--- START ---

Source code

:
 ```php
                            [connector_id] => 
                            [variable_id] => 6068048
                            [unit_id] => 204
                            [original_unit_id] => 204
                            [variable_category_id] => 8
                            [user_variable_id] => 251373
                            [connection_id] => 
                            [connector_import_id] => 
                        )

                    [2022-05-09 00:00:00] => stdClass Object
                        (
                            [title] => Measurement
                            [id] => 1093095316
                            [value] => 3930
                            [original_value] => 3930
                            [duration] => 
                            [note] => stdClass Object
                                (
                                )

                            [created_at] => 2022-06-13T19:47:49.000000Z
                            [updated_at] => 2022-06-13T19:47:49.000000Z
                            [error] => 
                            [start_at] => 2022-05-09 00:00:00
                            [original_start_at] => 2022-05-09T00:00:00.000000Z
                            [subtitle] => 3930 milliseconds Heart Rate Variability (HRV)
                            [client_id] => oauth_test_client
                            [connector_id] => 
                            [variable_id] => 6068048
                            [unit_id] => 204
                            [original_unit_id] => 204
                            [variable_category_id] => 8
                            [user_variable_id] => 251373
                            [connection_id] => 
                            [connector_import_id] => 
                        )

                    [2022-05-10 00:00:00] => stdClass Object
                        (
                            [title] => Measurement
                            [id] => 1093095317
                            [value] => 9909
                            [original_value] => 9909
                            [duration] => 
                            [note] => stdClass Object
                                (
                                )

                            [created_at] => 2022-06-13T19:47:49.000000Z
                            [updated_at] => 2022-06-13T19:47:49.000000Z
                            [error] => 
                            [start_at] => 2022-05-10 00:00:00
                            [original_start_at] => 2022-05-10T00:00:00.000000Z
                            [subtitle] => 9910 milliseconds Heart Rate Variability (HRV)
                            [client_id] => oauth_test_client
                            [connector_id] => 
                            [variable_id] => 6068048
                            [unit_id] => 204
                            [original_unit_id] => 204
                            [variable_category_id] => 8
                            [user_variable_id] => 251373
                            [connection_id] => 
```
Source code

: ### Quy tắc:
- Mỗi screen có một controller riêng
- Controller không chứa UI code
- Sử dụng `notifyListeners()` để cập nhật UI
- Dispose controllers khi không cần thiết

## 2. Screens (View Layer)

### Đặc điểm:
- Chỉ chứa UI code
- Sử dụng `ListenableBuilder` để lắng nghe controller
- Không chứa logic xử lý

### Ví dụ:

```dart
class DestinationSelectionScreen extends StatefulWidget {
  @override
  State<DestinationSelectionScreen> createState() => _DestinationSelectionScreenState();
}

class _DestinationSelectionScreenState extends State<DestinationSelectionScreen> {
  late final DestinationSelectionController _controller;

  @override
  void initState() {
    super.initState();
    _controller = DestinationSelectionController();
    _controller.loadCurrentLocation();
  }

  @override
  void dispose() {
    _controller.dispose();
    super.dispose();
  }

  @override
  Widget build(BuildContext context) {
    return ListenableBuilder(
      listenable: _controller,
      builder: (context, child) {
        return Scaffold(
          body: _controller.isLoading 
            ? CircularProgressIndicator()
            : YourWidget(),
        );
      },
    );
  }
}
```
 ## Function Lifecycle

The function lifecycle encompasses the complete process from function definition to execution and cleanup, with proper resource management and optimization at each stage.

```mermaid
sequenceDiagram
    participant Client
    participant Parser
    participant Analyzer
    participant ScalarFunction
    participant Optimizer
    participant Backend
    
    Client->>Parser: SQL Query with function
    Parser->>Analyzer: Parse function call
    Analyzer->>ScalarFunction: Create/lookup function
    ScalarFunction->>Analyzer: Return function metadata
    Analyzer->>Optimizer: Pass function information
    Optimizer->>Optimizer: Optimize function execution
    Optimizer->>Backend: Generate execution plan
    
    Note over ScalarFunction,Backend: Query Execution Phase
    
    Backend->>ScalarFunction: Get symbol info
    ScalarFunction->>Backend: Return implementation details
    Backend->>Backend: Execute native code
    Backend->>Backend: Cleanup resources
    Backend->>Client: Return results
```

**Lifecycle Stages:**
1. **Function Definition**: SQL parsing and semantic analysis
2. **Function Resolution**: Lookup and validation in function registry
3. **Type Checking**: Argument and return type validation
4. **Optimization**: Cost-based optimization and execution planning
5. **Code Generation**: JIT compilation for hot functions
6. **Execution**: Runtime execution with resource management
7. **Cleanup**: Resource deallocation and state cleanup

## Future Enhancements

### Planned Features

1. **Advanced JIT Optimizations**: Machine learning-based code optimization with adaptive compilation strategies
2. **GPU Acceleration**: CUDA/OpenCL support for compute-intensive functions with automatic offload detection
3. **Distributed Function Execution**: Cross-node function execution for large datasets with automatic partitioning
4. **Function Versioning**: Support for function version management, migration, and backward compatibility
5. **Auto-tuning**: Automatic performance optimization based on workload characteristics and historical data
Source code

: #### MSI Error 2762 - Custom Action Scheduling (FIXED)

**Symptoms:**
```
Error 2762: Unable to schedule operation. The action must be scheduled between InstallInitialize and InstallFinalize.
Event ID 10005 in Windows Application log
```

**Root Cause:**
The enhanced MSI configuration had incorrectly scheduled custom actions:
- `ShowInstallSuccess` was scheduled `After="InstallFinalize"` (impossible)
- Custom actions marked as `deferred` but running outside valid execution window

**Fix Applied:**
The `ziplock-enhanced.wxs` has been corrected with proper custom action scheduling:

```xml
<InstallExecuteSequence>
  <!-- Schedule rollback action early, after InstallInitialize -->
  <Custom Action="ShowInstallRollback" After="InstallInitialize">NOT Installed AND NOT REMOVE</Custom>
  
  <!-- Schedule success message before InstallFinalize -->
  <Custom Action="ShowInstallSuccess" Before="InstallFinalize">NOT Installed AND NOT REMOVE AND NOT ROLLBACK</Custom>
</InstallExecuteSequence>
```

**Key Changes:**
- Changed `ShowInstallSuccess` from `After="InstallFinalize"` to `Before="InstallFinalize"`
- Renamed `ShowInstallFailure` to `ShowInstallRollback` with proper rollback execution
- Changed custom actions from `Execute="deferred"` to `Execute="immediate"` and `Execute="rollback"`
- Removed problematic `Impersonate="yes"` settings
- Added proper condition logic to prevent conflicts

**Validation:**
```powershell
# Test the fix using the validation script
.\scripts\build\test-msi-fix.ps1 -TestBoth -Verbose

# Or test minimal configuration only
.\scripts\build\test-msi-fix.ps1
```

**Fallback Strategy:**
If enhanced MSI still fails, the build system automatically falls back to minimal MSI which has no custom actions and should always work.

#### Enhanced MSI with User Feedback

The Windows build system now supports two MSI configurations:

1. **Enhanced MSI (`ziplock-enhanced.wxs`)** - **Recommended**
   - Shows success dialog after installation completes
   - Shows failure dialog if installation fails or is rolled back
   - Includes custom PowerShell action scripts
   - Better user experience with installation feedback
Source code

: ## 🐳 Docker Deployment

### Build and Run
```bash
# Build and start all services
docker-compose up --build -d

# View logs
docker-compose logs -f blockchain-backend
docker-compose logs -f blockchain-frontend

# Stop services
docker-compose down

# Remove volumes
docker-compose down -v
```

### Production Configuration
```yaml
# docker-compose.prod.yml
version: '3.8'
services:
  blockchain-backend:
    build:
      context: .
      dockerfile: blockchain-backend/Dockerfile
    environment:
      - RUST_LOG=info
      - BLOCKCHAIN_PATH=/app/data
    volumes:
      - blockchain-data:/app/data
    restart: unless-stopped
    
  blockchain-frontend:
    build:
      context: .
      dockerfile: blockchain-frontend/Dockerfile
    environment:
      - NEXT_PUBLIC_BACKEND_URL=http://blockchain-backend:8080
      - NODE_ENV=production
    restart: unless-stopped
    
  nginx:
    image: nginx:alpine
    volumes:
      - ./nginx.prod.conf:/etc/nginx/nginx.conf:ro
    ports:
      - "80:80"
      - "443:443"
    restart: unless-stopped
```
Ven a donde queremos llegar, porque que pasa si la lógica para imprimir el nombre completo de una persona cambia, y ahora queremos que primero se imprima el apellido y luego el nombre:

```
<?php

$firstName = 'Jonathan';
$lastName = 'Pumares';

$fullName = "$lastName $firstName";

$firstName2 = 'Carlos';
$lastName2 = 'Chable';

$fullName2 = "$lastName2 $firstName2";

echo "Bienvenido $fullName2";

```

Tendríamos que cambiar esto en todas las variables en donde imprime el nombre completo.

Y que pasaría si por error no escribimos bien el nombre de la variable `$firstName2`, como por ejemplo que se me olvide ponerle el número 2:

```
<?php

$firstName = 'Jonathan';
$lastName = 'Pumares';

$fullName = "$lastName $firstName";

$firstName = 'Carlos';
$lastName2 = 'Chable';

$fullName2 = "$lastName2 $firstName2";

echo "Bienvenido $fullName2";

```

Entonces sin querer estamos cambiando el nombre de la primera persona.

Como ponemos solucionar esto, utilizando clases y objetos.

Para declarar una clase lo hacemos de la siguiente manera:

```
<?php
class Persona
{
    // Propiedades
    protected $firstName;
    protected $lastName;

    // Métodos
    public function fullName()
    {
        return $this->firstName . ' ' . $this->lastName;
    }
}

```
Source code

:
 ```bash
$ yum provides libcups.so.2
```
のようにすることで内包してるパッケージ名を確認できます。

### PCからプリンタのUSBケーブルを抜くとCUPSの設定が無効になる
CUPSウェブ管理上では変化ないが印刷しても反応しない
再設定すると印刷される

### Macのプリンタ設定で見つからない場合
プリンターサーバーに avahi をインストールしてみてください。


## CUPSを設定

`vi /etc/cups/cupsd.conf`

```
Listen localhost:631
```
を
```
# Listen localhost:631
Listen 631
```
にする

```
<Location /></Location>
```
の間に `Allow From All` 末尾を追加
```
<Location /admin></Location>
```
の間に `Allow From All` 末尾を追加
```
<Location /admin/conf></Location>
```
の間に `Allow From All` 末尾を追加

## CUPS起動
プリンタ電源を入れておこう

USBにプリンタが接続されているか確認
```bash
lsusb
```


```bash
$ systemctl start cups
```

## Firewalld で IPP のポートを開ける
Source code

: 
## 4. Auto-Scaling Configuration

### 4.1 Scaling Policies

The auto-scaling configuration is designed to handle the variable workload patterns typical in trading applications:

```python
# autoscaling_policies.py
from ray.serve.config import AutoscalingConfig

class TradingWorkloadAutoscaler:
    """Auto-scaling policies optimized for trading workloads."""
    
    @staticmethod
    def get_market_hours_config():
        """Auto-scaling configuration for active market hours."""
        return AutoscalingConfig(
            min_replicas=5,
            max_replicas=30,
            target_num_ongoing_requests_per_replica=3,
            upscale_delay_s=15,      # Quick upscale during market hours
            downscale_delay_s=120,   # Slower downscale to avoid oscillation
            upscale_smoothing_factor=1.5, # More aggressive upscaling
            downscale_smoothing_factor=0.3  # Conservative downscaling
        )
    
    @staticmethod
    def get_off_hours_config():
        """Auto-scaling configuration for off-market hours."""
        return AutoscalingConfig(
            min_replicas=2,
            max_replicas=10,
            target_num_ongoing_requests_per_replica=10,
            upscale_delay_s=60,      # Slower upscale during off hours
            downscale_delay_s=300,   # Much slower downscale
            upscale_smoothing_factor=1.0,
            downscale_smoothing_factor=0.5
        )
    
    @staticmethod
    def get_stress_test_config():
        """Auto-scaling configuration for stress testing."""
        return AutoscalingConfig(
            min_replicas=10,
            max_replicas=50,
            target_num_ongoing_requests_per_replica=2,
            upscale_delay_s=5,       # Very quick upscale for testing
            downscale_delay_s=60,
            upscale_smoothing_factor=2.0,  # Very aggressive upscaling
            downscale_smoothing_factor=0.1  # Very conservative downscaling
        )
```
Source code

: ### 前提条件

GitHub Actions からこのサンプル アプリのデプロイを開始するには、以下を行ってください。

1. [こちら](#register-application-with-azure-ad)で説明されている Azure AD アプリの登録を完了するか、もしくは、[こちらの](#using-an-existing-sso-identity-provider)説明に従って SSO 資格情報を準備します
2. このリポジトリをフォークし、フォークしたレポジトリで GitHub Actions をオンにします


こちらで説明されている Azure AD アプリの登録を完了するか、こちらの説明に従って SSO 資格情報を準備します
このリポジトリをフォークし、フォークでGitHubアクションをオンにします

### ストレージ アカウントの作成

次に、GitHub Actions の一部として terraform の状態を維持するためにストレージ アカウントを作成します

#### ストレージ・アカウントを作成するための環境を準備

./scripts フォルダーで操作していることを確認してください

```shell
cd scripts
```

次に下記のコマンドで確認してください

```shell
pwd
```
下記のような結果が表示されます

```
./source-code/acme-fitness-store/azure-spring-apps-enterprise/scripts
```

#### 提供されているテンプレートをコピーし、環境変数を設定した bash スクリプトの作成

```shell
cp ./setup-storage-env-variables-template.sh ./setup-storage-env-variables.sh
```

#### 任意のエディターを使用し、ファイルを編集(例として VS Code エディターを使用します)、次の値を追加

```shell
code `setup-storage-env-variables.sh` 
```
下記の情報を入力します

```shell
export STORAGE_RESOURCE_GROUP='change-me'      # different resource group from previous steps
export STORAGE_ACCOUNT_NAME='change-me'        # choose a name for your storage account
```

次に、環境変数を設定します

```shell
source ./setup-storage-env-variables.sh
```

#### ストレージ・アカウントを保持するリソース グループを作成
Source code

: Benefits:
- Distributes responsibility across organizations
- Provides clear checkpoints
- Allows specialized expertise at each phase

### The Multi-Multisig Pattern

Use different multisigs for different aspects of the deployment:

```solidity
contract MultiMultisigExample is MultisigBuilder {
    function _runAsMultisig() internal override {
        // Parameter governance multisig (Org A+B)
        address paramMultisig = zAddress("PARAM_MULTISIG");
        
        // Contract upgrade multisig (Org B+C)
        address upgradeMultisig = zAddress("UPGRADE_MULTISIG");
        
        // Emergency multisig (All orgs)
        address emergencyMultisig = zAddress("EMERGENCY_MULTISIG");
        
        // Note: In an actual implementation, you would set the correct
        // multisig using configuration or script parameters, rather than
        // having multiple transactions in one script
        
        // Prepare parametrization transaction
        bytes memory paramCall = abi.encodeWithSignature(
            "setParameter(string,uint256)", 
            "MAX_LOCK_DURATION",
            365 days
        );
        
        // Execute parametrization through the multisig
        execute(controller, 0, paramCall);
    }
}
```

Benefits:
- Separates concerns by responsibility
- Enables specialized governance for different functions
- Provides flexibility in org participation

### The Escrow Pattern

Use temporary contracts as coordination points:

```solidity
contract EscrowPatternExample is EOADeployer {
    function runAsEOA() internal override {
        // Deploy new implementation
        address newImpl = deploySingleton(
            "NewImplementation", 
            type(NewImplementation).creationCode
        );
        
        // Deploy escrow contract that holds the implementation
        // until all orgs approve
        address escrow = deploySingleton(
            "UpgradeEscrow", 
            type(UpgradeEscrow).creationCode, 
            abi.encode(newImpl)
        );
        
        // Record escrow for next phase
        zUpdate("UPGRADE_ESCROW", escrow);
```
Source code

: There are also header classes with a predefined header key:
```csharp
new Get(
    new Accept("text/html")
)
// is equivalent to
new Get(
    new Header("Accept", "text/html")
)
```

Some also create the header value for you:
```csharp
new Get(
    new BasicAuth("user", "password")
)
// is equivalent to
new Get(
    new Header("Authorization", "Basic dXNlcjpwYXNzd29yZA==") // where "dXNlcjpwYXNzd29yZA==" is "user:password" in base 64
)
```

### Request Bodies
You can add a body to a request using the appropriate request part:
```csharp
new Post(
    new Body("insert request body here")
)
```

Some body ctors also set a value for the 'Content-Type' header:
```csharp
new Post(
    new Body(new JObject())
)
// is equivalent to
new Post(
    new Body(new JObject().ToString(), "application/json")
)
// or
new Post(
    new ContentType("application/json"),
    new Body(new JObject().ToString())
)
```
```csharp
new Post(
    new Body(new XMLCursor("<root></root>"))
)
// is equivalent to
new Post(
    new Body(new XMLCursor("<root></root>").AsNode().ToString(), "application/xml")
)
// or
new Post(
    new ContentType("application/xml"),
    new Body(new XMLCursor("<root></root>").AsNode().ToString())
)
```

--- END ---

**Aim of the task:** Out of the data above, return each line where the word "specialized" can be found.

**Task result:**
- Allows specialized expertise at each phase
- Enables specialized governance for different functions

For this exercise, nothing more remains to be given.